Premier jour en rééducation fonctionnelle

Aujourd’hui, encore, tu te souviens de ce premier jour et de beaucoup de détails qui s’entremêlent, qui tous mis bout à bout font que ce jour a été exceptionnel et a certainement duré bien plus que 24 heures! C’était le vendredi 19 novembre, 10 jours après l’accident…

Pour commencer, tu t’adaptes à un nouveau lieu, une nouvelle chambre et une quantité de nouveaux visages. Il y a le planning aussi, les heures de rééducation en kiné et en ergothérapie. Ce personnel qui va être ton tremplin de rééducation, tu y crois, tu t’y accroches…

A compter de ce jour, ce sera 2 séances de 45minute/1 heure de kiné et 45 minutes d’ergothérapie. Cela pendant quelques semaines, des mois…

Tu rencontres ta kiné référente à l’accent qui sent le soleil et l’Espagne accompagnée de la stagiaire qui te suivra. Aucun soucis… Tu es maîtresse d’école et tu connais l’importance des stages pour la formation! Pour ce premier jour, c’est une batterie de tests, d’évaluation pour voir l’état des muscles et des réactions . (Je rappelle pour se situer à ce moment que tu marches mais que tu portes ou lances ton bras gauche plus qu’autre chose pour le diriger… Tu portes encore une écharpe « Dujarier » pour soutenir ton épaule… Bref tu es la fille spirituelle de Robocop) La première séance se passe pas mal, tu reparles de ce qui t’est arrivé, de ton quotidien avant l’accident, de ce que tu espères…

L’après-midi, tu rencontres ta nouvelle ergothérapeute et c’est à nouveau un échange pour faire connaissance. Jusqu’à là, tout va bien… Puis, quelques exercices pour évaluer le point de départ du travail de rééducation. L’ergothérapeute te propose gentiment de te prêter plus tard ce type de cube pour t’exercer dans ta chambre :

C’était sympa, encore aurait-il fallu que tu attrapes, saisisses, soulèves ce cube. Mais c’est encore impossible… Tu enrages intérieurement! Des cubes de la classe de maternelle! Pour être plus précise, voici la taille du cube :

à côté d’une bouteille de 1l

Sur le coup, tu DÉTESTES cette nouvelle ergothérapeute, mais POURQUOIIIIIIIIIIIII? Tu es face à un échec cuisant, une réalité, un cauchemar : tu DÉTESTES cette journée et ce que tu es incapable de faire…
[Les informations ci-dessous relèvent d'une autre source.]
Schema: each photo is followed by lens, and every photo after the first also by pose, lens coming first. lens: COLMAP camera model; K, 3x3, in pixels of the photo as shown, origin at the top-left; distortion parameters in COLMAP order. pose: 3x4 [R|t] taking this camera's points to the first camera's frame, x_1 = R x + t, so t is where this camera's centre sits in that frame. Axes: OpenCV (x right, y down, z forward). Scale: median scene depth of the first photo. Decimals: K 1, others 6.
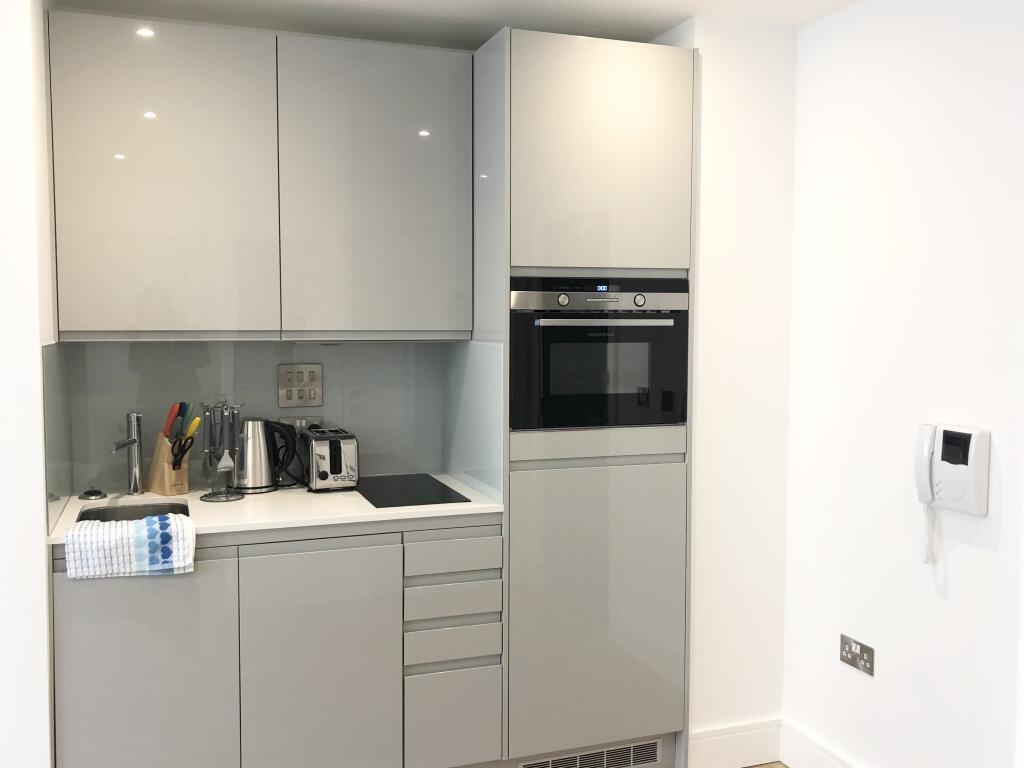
lens RADIAL K [[925.2, 0, 506.7], [0, 925.2, 383.8], [0, 0, 1]] dist [0.038241, -0.041093]
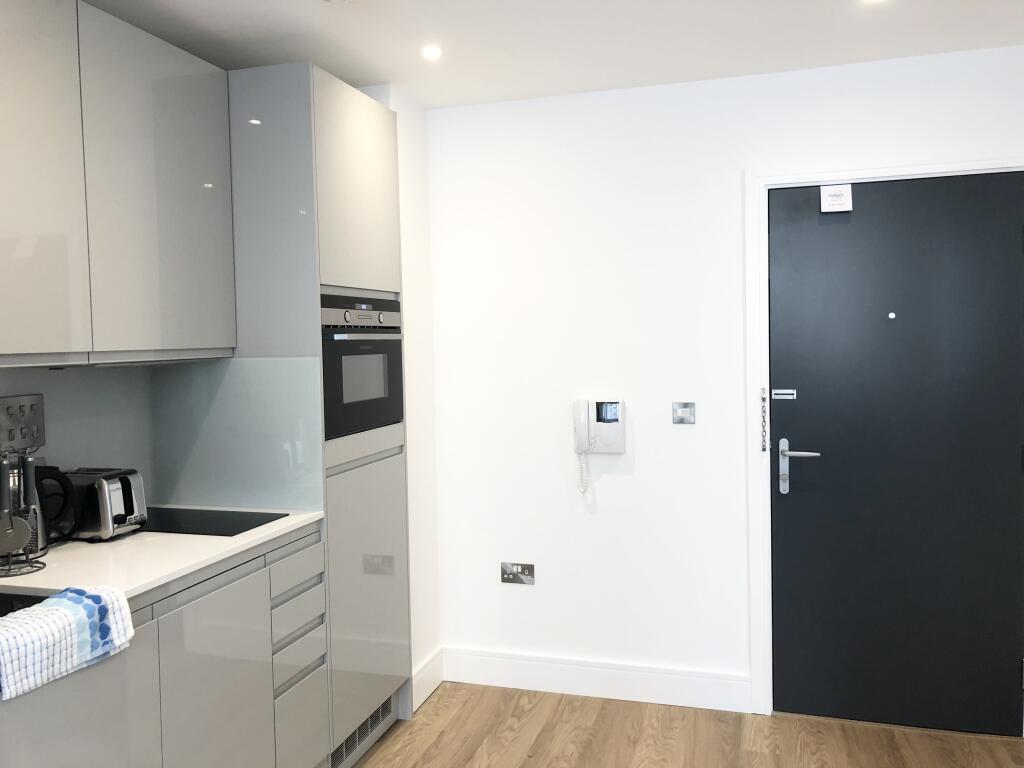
lens RADIAL K [[840.7, 0, 513.2], [0, 840.7, 386.2], [0, 0, 1]] dist [0.030358, -0.043502]
pose [[0.595191, -0.060909, 0.801272, -0.625048], [0.076785, 0.996872, 0.018740, -0.011380], [-0.799907, 0.050372, 0.598006, 0.243541]]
Tu sors de cette salle, dépitée et au fond du seau! Tu vas te reposer 30 minutes avant la séance de kiné… Tu t’endors et te lèves en retard!

Tu files un peu hagard (la tête dans le cul, faut le dire) à la séance de kiné. Tu vas donc passer des tests .La kiné et la kiné stagiaire évaluent de manière notée ta force: pousser avec le pied, la jambe, le bras, la main etc… Tu sais que c’est un moment intéressant de formation pour la stagiaire. Tu ne dis rien mais quand tu entends des notes de 3, 3,5 ou 4 plusieurs fois…Tu as beau serré les dents, tu craques… Tu es maîtresse d’école…Une note, c’est sur 10 ou 20… Tu demandes : « Sur combien c’est? »La kiné te rassure doucement…Sur 5, c’est noté sur 5…Ouf… Mais les vannes sont ouvertes…Trop d’émotion pour la même journée… On t’écoute, tu te sens bête mais ce ne sera pas la première fois…

La rééducation est semée de d’essais (et non d’échec…), d’apprentissages et de défis mais aussi de larmes…

Extrait de l’Instagram « calme comme une grenouille »

Quand tu finis ta journée avec tes parents avec qui tu passes un doux moment… Tu vas beaucoup mieux et de toutes façons, ça fait 10 jours que tu es montée sur les montagnes russes des émotions et le manège n’est pas prêt de s’arrêter!